Posted by Dagonee (Member # 5818) on :
*runs screaming from the building*
Posted by Shan (Member # 4550) on :
Do your own homework!
(snigger)
Posted by King of Men (Member # 6684) on :
Well, if I am understanding the question, you are trying to integrate with respect to the inverse of dx? I'm not totally convinced that is well defined, but it's been a long day and I haven't had dinner yet. Try using the chain rule to express (1/dx) in terms of just plain dx and some power of x. I'll have another look after dinner, when my brain is operating properly.
Posted by Stray (Member # 4056) on :
Argh, I should know these. Calculus wasn't that long ago
Posted by LockeTreaty (Member # 5627) on :
If I understand it correctly you are just asking for the integral of 1 and x^2. Those integrals would be x + C and (1/3)x^3 + C.
Posted by Bokonon (Member # 480) on :
That looks like it's a Differential Equations problem. I'd check my old textbook, but I'm not at home.
Argh!
-Bok
[ November 11, 2004, 05:51 PM: Message edited by: Bokonon ]
Posted by ssywak (Member # 807) on :
⌠dx = X + C ⌡
⌠x^2dx = (X^3)/3 + C ⌡
But 1/dx ??? That seems to point towards differentiation, not integration.
(Darn!

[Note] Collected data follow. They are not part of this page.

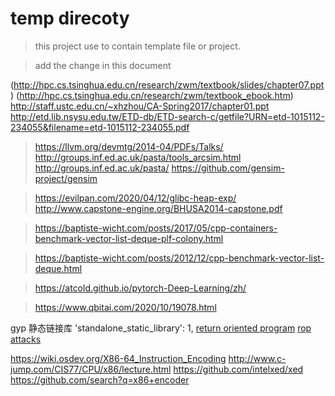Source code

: # temp direcoty

> this project use to contain template file or project.

> add the change in this document

(http://hpc.cs.tsinghua.edu.cn/research/zwm/textbook/slides/chapter07.ppt)
(http://hpc.cs.tsinghua.edu.cn/research/zwm/textbook_ebook.htm)
http://staff.ustc.edu.cn/~xhzhou/CA-Spring2017/chapter01.ppt
http://etd.lib.nsysu.edu.tw/ETD-db/ETD-search-c/getfile?URN=etd-1015112-234055&filename=etd-1015112-234055.pdf

> https://llvm.org/devmtg/2014-04/PDFs/Talks/
> http://groups.inf.ed.ac.uk/pasta/tools_arcsim.html
> http://groups.inf.ed.ac.uk/pasta/
> https://github.com/gensim-project/gensim

> https://evilpan.com/2020/04/12/glibc-heap-exp/
> http://www.capstone-engine.org/BHUSA2014-capstone.pdf

> https://baptiste-wicht.com/posts/2017/05/cpp-containers-benchmark-vector-list-deque-plf-colony.html

> https://baptiste-wicht.com/posts/2012/12/cpp-benchmark-vector-list-deque.html

>https://atcold.github.io/pytorch-Deep-Learning/zh/

> https://www.qbitai.com/2020/10/19078.html

gyp 静态链接库
'standalone_static_library': 1,
[return oriented program](https://ctf101.org/binary-exploitation/return-oriented-programming/)
[rop attacks](https://resources.infosecinstitute.com/return-oriented-programming-rop-attacks/#gref)

https://wiki.osdev.org/X86-64_Instruction_Encoding
http://www.c-jump.com/CIS77/CPU/x86/lecture.html
https://github.com/intelxed/xed
https://github.com/search?q=x86+encoder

Locke Treaty beat me to it!)
Posted by HollowEarth (Member # 2586) on :
Its a text book typo. I looked the formula up elsewhere. thanks though.
Posted by King of Men (Member # 6684) on :
Right. Blood sugar, amazing stuff. We have
d(1/x) = -(1/x^2)dx,
which should give you what you need.
Posted by ssywak (Member # 807) on :
That would be...
⌠(1/x^2)dx = -1/X + C ⌡
But...
⌠(1/x)dx = ln(X) + C ⌡
This is your homework, isn't it?
Posted by Bokonon (Member # 480) on :
So what was the question supposed to be? For the record, I coulda come up with the other solutions, but I was assuming the question was correct. So there.
-Bok
Posted by HollowEarth (Member # 2586) on :
Well, it wasn't really homework. That is to say doing that integral was not a necessary part of my homework. It comes from a typo in
d[ΔGfus/T] = - (ΔHfus*dT)/T^2
Which through subsequent steps becomes an expression that relates the mole fraction to depressed freezing point in an ideal binary solid-liquid equilibrium system. This expression has various assumptions in it, for example that the ΔHfus is a constant between ~10 and ~90C, but it gives rather good results for a naphthalene/biphenyl system, ( < 1% error in experimental melting points)
I was attempting to work through the derivation myself, but hit this integral that i couldn't integrate, which it turns out, I didn't have to.